Binney’s action blunted the enemy envelopment of the element in the compound. However, his small group immediately began receiving a heavy volume of accurate machine gun, rocket-propelled grenade, and small arms fires from all directions.

Binney maneuvered his element to close with and destroy an enemy automatic weapon that was placing effective fire on the compound. Continuing to maneuver his element, Binney moved through an opening in a low mud wall and unknowingly into the midst of group of Taliban fighters.

Binney, the ETT, and the interpreter reacted with furious fire in several directions and employed hand grenades at extremely close ranges, killing many of the enemy. Groups of enemy fighters continued to approach and fire directly into Binney’s position while shouting insults and threats, indicating their intent to capture the group.

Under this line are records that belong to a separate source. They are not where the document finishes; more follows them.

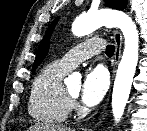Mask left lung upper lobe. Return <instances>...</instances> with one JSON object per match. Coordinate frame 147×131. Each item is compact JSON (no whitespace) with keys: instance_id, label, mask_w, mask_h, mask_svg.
<instances>
[{"instance_id":"5c2ea615","label":"left lung upper lobe","mask_w":147,"mask_h":131,"mask_svg":"<svg viewBox=\"0 0 147 131\" xmlns=\"http://www.w3.org/2000/svg\"><path fill=\"white\" fill-rule=\"evenodd\" d=\"M105 3L110 7V8H114V9H124L126 7V0H105ZM58 21V18H56L48 27L45 36L43 38V40L41 41L39 48H38V52L36 55V59L34 61V65L32 68V72H34L37 67L41 64V62L43 61V59L45 58L48 49H49V39L51 37V34L53 32V29L56 25Z\"/></svg>"}]
</instances>
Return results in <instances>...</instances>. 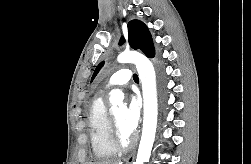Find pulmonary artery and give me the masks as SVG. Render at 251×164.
Segmentation results:
<instances>
[{
    "instance_id": "obj_1",
    "label": "pulmonary artery",
    "mask_w": 251,
    "mask_h": 164,
    "mask_svg": "<svg viewBox=\"0 0 251 164\" xmlns=\"http://www.w3.org/2000/svg\"><path fill=\"white\" fill-rule=\"evenodd\" d=\"M132 77V72L129 69L118 70L110 77L104 90H109L115 86L125 85L132 79Z\"/></svg>"
}]
</instances>
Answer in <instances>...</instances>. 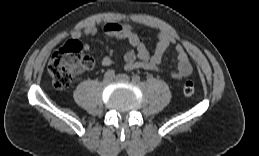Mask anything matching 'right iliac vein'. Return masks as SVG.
<instances>
[{
    "label": "right iliac vein",
    "mask_w": 259,
    "mask_h": 156,
    "mask_svg": "<svg viewBox=\"0 0 259 156\" xmlns=\"http://www.w3.org/2000/svg\"><path fill=\"white\" fill-rule=\"evenodd\" d=\"M110 81H111L110 79H104V80H103V84L106 85V84L110 83Z\"/></svg>",
    "instance_id": "right-iliac-vein-1"
}]
</instances>
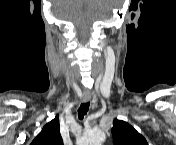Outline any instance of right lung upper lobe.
<instances>
[{
	"instance_id": "obj_1",
	"label": "right lung upper lobe",
	"mask_w": 176,
	"mask_h": 145,
	"mask_svg": "<svg viewBox=\"0 0 176 145\" xmlns=\"http://www.w3.org/2000/svg\"><path fill=\"white\" fill-rule=\"evenodd\" d=\"M31 145H63L58 115L43 127Z\"/></svg>"
}]
</instances>
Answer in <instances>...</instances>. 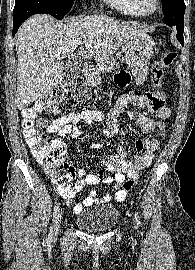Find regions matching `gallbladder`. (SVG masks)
Wrapping results in <instances>:
<instances>
[{"instance_id": "bac80fb5", "label": "gallbladder", "mask_w": 195, "mask_h": 270, "mask_svg": "<svg viewBox=\"0 0 195 270\" xmlns=\"http://www.w3.org/2000/svg\"><path fill=\"white\" fill-rule=\"evenodd\" d=\"M79 74V67L76 63L71 62L66 66V77L72 78Z\"/></svg>"}]
</instances>
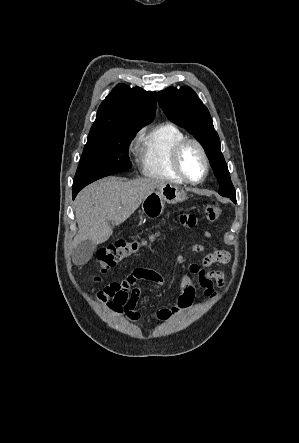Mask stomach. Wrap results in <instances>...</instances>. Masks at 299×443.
<instances>
[{
	"mask_svg": "<svg viewBox=\"0 0 299 443\" xmlns=\"http://www.w3.org/2000/svg\"><path fill=\"white\" fill-rule=\"evenodd\" d=\"M186 199V193L176 185L166 183L156 188L142 202V212L148 218L159 217L165 208V203L177 204Z\"/></svg>",
	"mask_w": 299,
	"mask_h": 443,
	"instance_id": "stomach-1",
	"label": "stomach"
}]
</instances>
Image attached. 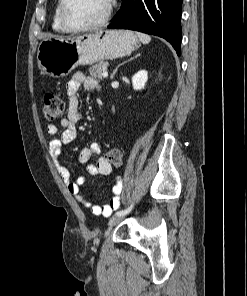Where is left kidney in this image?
I'll return each instance as SVG.
<instances>
[{"mask_svg":"<svg viewBox=\"0 0 247 296\" xmlns=\"http://www.w3.org/2000/svg\"><path fill=\"white\" fill-rule=\"evenodd\" d=\"M148 80V72L141 70L132 77V85L134 90L144 89Z\"/></svg>","mask_w":247,"mask_h":296,"instance_id":"1","label":"left kidney"}]
</instances>
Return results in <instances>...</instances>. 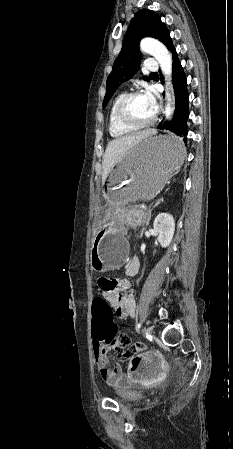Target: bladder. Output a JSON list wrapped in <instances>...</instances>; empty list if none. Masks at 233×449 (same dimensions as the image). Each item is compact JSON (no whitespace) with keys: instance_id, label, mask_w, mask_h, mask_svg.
Here are the masks:
<instances>
[{"instance_id":"31cf9c89","label":"bladder","mask_w":233,"mask_h":449,"mask_svg":"<svg viewBox=\"0 0 233 449\" xmlns=\"http://www.w3.org/2000/svg\"><path fill=\"white\" fill-rule=\"evenodd\" d=\"M117 400L124 404L139 402L142 396L131 387H120L117 390Z\"/></svg>"}]
</instances>
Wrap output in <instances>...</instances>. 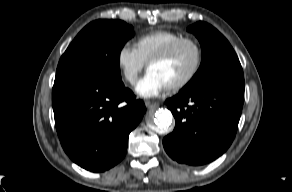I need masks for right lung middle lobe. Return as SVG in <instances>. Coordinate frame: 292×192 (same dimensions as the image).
Listing matches in <instances>:
<instances>
[{
    "instance_id": "dd1d6c3e",
    "label": "right lung middle lobe",
    "mask_w": 292,
    "mask_h": 192,
    "mask_svg": "<svg viewBox=\"0 0 292 192\" xmlns=\"http://www.w3.org/2000/svg\"><path fill=\"white\" fill-rule=\"evenodd\" d=\"M133 27L120 20H96L84 27L62 55L57 71L70 70L98 75L121 83L119 55Z\"/></svg>"
}]
</instances>
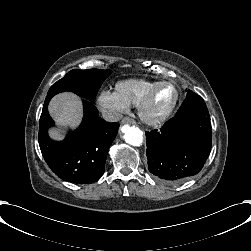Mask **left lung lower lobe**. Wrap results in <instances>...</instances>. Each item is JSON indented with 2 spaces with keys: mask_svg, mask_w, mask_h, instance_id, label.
Returning a JSON list of instances; mask_svg holds the SVG:
<instances>
[{
  "mask_svg": "<svg viewBox=\"0 0 251 251\" xmlns=\"http://www.w3.org/2000/svg\"><path fill=\"white\" fill-rule=\"evenodd\" d=\"M148 170L161 182L176 184L196 175L211 151L210 116L177 115L160 131L146 132Z\"/></svg>",
  "mask_w": 251,
  "mask_h": 251,
  "instance_id": "0a47b994",
  "label": "left lung lower lobe"
}]
</instances>
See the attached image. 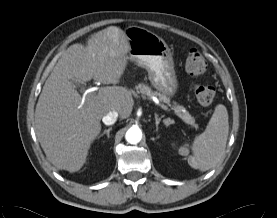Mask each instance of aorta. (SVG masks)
<instances>
[{
  "label": "aorta",
  "instance_id": "762f6f07",
  "mask_svg": "<svg viewBox=\"0 0 277 218\" xmlns=\"http://www.w3.org/2000/svg\"><path fill=\"white\" fill-rule=\"evenodd\" d=\"M125 138L130 144H137L142 139V131L139 127L133 126L127 130Z\"/></svg>",
  "mask_w": 277,
  "mask_h": 218
}]
</instances>
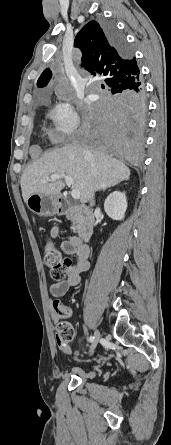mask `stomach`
Instances as JSON below:
<instances>
[{
  "label": "stomach",
  "mask_w": 171,
  "mask_h": 445,
  "mask_svg": "<svg viewBox=\"0 0 171 445\" xmlns=\"http://www.w3.org/2000/svg\"><path fill=\"white\" fill-rule=\"evenodd\" d=\"M26 204L39 216H51L58 211L59 197L34 193L28 197Z\"/></svg>",
  "instance_id": "stomach-1"
}]
</instances>
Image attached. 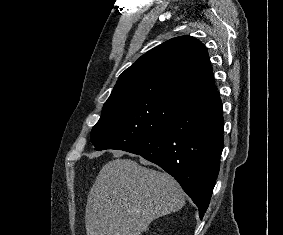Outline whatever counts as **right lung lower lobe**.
Instances as JSON below:
<instances>
[{
  "instance_id": "98d812e1",
  "label": "right lung lower lobe",
  "mask_w": 283,
  "mask_h": 235,
  "mask_svg": "<svg viewBox=\"0 0 283 235\" xmlns=\"http://www.w3.org/2000/svg\"><path fill=\"white\" fill-rule=\"evenodd\" d=\"M223 128L222 102L214 90L189 100L166 129L124 151L141 155L172 175L202 218L219 172Z\"/></svg>"
}]
</instances>
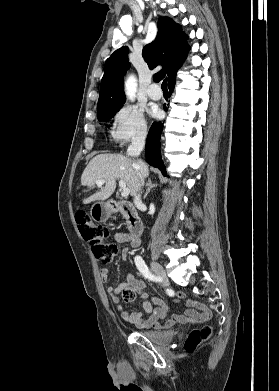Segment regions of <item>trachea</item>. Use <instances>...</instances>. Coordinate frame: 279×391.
I'll return each instance as SVG.
<instances>
[{
  "label": "trachea",
  "instance_id": "3493384b",
  "mask_svg": "<svg viewBox=\"0 0 279 391\" xmlns=\"http://www.w3.org/2000/svg\"><path fill=\"white\" fill-rule=\"evenodd\" d=\"M162 90L167 92V78H165L161 85Z\"/></svg>",
  "mask_w": 279,
  "mask_h": 391
}]
</instances>
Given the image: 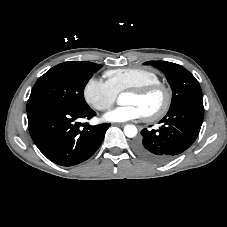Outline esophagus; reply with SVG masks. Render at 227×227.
<instances>
[{
  "mask_svg": "<svg viewBox=\"0 0 227 227\" xmlns=\"http://www.w3.org/2000/svg\"><path fill=\"white\" fill-rule=\"evenodd\" d=\"M114 125L123 127L125 124L124 123H115Z\"/></svg>",
  "mask_w": 227,
  "mask_h": 227,
  "instance_id": "1",
  "label": "esophagus"
}]
</instances>
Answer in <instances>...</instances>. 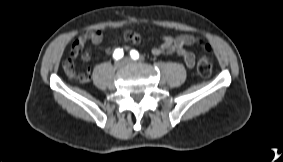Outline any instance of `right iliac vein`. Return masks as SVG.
Instances as JSON below:
<instances>
[{"instance_id":"63e3f726","label":"right iliac vein","mask_w":283,"mask_h":162,"mask_svg":"<svg viewBox=\"0 0 283 162\" xmlns=\"http://www.w3.org/2000/svg\"><path fill=\"white\" fill-rule=\"evenodd\" d=\"M124 66H125L124 61H118V62L115 63V68L117 70H121Z\"/></svg>"}]
</instances>
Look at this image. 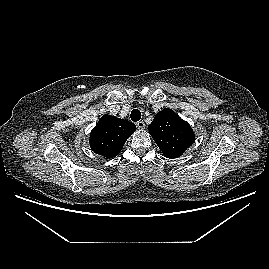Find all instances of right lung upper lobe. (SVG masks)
Instances as JSON below:
<instances>
[{"label":"right lung upper lobe","instance_id":"1","mask_svg":"<svg viewBox=\"0 0 269 269\" xmlns=\"http://www.w3.org/2000/svg\"><path fill=\"white\" fill-rule=\"evenodd\" d=\"M135 130L136 126L132 122L105 114L91 131V149L103 157L113 158Z\"/></svg>","mask_w":269,"mask_h":269}]
</instances>
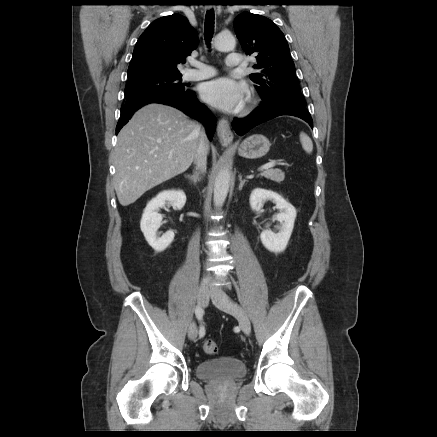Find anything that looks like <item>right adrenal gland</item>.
Returning a JSON list of instances; mask_svg holds the SVG:
<instances>
[{
  "label": "right adrenal gland",
  "mask_w": 437,
  "mask_h": 437,
  "mask_svg": "<svg viewBox=\"0 0 437 437\" xmlns=\"http://www.w3.org/2000/svg\"><path fill=\"white\" fill-rule=\"evenodd\" d=\"M185 178H187L188 180L193 182L194 185H196V183L200 181V172L196 170L193 175H185Z\"/></svg>",
  "instance_id": "2a0ac1e0"
}]
</instances>
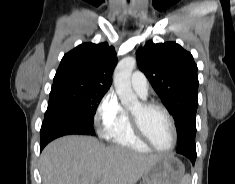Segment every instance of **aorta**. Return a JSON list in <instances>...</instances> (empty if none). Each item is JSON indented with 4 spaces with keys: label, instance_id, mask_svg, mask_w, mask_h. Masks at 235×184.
I'll return each mask as SVG.
<instances>
[{
    "label": "aorta",
    "instance_id": "1",
    "mask_svg": "<svg viewBox=\"0 0 235 184\" xmlns=\"http://www.w3.org/2000/svg\"><path fill=\"white\" fill-rule=\"evenodd\" d=\"M135 66V58H124L114 72V88L122 106H126V108L139 106L138 96L134 94L131 86V74Z\"/></svg>",
    "mask_w": 235,
    "mask_h": 184
}]
</instances>
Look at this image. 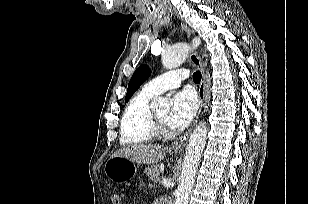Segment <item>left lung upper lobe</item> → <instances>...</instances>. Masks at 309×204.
Instances as JSON below:
<instances>
[{"mask_svg":"<svg viewBox=\"0 0 309 204\" xmlns=\"http://www.w3.org/2000/svg\"><path fill=\"white\" fill-rule=\"evenodd\" d=\"M151 71L148 66L141 65L134 72L129 84L125 100L127 101L140 85L149 77Z\"/></svg>","mask_w":309,"mask_h":204,"instance_id":"left-lung-upper-lobe-1","label":"left lung upper lobe"}]
</instances>
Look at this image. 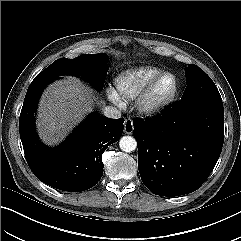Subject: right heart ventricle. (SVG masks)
Returning <instances> with one entry per match:
<instances>
[{
	"label": "right heart ventricle",
	"mask_w": 241,
	"mask_h": 241,
	"mask_svg": "<svg viewBox=\"0 0 241 241\" xmlns=\"http://www.w3.org/2000/svg\"><path fill=\"white\" fill-rule=\"evenodd\" d=\"M161 73L162 70L155 66H139L127 69L114 78V90L121 99L133 100Z\"/></svg>",
	"instance_id": "1"
}]
</instances>
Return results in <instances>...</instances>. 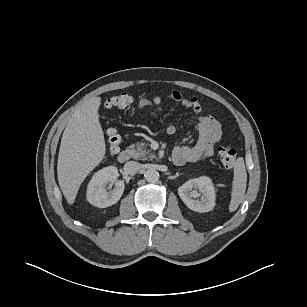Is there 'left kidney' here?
Segmentation results:
<instances>
[{
    "label": "left kidney",
    "instance_id": "left-kidney-1",
    "mask_svg": "<svg viewBox=\"0 0 307 307\" xmlns=\"http://www.w3.org/2000/svg\"><path fill=\"white\" fill-rule=\"evenodd\" d=\"M215 192L212 180L206 176L190 179L178 188V194L186 206L199 213L213 210Z\"/></svg>",
    "mask_w": 307,
    "mask_h": 307
}]
</instances>
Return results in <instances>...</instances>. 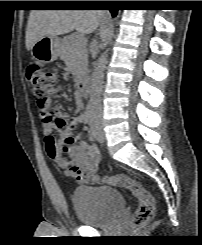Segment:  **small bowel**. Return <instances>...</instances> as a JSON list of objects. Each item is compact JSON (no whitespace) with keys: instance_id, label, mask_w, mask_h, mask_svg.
Returning a JSON list of instances; mask_svg holds the SVG:
<instances>
[{"instance_id":"obj_1","label":"small bowel","mask_w":202,"mask_h":245,"mask_svg":"<svg viewBox=\"0 0 202 245\" xmlns=\"http://www.w3.org/2000/svg\"><path fill=\"white\" fill-rule=\"evenodd\" d=\"M83 107V102L80 98H76V108L81 110ZM54 113L56 116H65V112L61 106H56L54 108ZM75 120V126L77 123L83 122L82 115L77 117ZM74 124H68L63 129L65 133L71 132L73 130ZM42 131L44 135V141L46 144V149L48 155L60 162V164L65 167V158L59 154L62 147L65 146L63 142H57L55 135L53 134V124L42 121ZM88 132L87 129H84ZM55 148L58 153L55 156H51V150ZM69 155L71 157L72 163L74 164L73 169L65 168V175L67 177L74 178L76 181L84 184H95L99 178L97 175V170L100 163L99 150L95 145L89 144L88 142L75 137L71 145L68 146Z\"/></svg>"}]
</instances>
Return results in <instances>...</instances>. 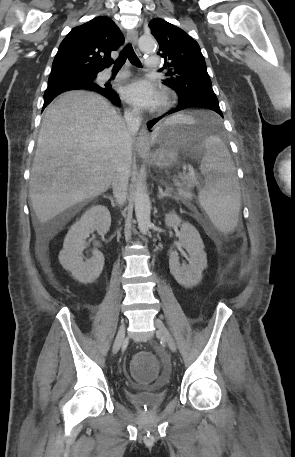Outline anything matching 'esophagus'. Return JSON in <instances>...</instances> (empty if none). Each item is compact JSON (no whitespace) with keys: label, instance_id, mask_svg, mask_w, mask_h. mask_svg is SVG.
<instances>
[{"label":"esophagus","instance_id":"1","mask_svg":"<svg viewBox=\"0 0 295 457\" xmlns=\"http://www.w3.org/2000/svg\"><path fill=\"white\" fill-rule=\"evenodd\" d=\"M127 41L132 43L133 45H137L138 41V32L135 29L129 30L127 33ZM148 139L149 134L145 128H142L138 134L136 146L141 152L148 151Z\"/></svg>","mask_w":295,"mask_h":457}]
</instances>
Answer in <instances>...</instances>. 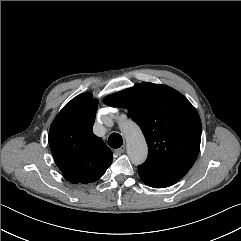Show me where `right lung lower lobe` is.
I'll return each mask as SVG.
<instances>
[{
	"instance_id": "98d812e1",
	"label": "right lung lower lobe",
	"mask_w": 241,
	"mask_h": 241,
	"mask_svg": "<svg viewBox=\"0 0 241 241\" xmlns=\"http://www.w3.org/2000/svg\"><path fill=\"white\" fill-rule=\"evenodd\" d=\"M66 180H68V181H70L71 183H73V181H71V180H69V179H67V178H66Z\"/></svg>"
}]
</instances>
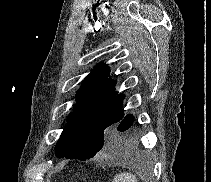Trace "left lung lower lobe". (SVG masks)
<instances>
[{
  "label": "left lung lower lobe",
  "instance_id": "1",
  "mask_svg": "<svg viewBox=\"0 0 211 182\" xmlns=\"http://www.w3.org/2000/svg\"><path fill=\"white\" fill-rule=\"evenodd\" d=\"M133 122V115L128 114L123 117L117 128L114 130L113 134H111L109 142L118 147H124L126 144H128V138L125 131H127L132 126Z\"/></svg>",
  "mask_w": 211,
  "mask_h": 182
}]
</instances>
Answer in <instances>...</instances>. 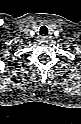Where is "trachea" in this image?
<instances>
[{
    "label": "trachea",
    "mask_w": 81,
    "mask_h": 124,
    "mask_svg": "<svg viewBox=\"0 0 81 124\" xmlns=\"http://www.w3.org/2000/svg\"><path fill=\"white\" fill-rule=\"evenodd\" d=\"M40 35H48V28L46 26H42L39 31Z\"/></svg>",
    "instance_id": "3493384b"
}]
</instances>
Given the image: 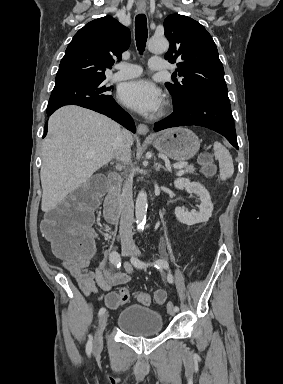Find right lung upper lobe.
<instances>
[{"label":"right lung upper lobe","instance_id":"1","mask_svg":"<svg viewBox=\"0 0 283 384\" xmlns=\"http://www.w3.org/2000/svg\"><path fill=\"white\" fill-rule=\"evenodd\" d=\"M129 43L130 31L111 16L87 23L68 45L54 88L105 80V69L121 59Z\"/></svg>","mask_w":283,"mask_h":384}]
</instances>
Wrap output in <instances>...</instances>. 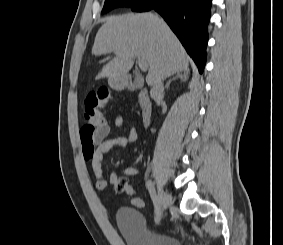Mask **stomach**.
Instances as JSON below:
<instances>
[{"instance_id":"stomach-1","label":"stomach","mask_w":283,"mask_h":245,"mask_svg":"<svg viewBox=\"0 0 283 245\" xmlns=\"http://www.w3.org/2000/svg\"><path fill=\"white\" fill-rule=\"evenodd\" d=\"M118 79L117 78H113L111 79V82H116Z\"/></svg>"}]
</instances>
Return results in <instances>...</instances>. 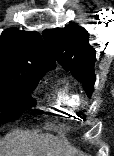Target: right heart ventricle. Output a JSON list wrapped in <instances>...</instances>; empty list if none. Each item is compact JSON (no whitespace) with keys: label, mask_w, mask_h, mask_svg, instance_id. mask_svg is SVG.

As Binney exposed himself to employ a grenade at a nearby group of enemy fighters, a bullet struck him in the back of the head, knocking him down, resulting in his temporary loss of vision and hearing. As he groped for his weapon and attempted to regain his bearings, two Afghan soldiers were forced to withdraw from their support by fire position, leaving Binney’s small element further isolated.

When Binney regained his vision, he returned to cover, refused medical attention, and rejoined the battle. In a valiant attempt to inspire the remaining defenders, he shouted words of encouragement at them and directed their fire against the determined and advancing Taliban. He then led them in an assault upon Taliban fighters who now seemed more determined to capture the isolated element.

While attempting to maneuver on the flank of the approaching Taliban fighters, now as close as 10 meters, the ETT was seriously injured by a rocket-propelled grenade. Binney, ignoring his own bleeding head wound, selflessly risked his own life while immediately moving to retrieve the injured ETT.

Caught in the open and completely exposed to enemy fire, he was brought down a second time by a burst of machine gun fire that destroyed his M4 carbine and shattered his left shoulder and upper arm. As he lay wounded, he continued encouraging the members of his element, and directed their fire as they became the target of an even heavier fusillade of machine gun and rocket-propelled grenade fires.

Ignoring his wounds, Binney maintained his composure, passed his radio to his interpreter, and assisted in directing a relief force to his position. When the relief force arrived to provide assistance, Binney, despite both of his serious wounds, again refused medical assistance and resolved to walk out on his own so that all assistance could be afforded the more seriously wounded ETT.

Binney’s courageous actions and determined spirit not only prevented his small element from being overrun, captured, or destroyed, but decisively engaged and eliminated enemy forces who would have joined the assault on the beleaguered element defending the compound. His gallantry, dedication to duty, and selfless sacrifice exemplified the warrior ethos and directly contributed to the detachment seizing the initiative, denying the enemy the use of key terrain, and forcing the Taliban retreat.